• DATA SHOWN
== Segment start ==

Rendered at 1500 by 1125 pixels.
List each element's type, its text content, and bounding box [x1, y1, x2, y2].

== Segment end ==
== Segment start ==

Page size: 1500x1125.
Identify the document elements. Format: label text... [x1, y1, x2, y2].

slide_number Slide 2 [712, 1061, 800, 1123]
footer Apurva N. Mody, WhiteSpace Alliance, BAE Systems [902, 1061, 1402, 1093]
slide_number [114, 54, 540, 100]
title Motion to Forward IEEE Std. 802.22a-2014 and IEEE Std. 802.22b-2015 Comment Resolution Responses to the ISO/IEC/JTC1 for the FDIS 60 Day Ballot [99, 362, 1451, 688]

== Segment end ==

• TASK OBJECTIVE
Reproduce, word for word and in full, only the lines above that start at the line with "Rendered at 1500 by 1125 pixels." and run through the line with "List each element's", both ends included.

• RESPONSE AREA
Rendered at 1500 by 1125 pixels.
List each element's type, its text content, and bounding box [x1, y1, x2, y2].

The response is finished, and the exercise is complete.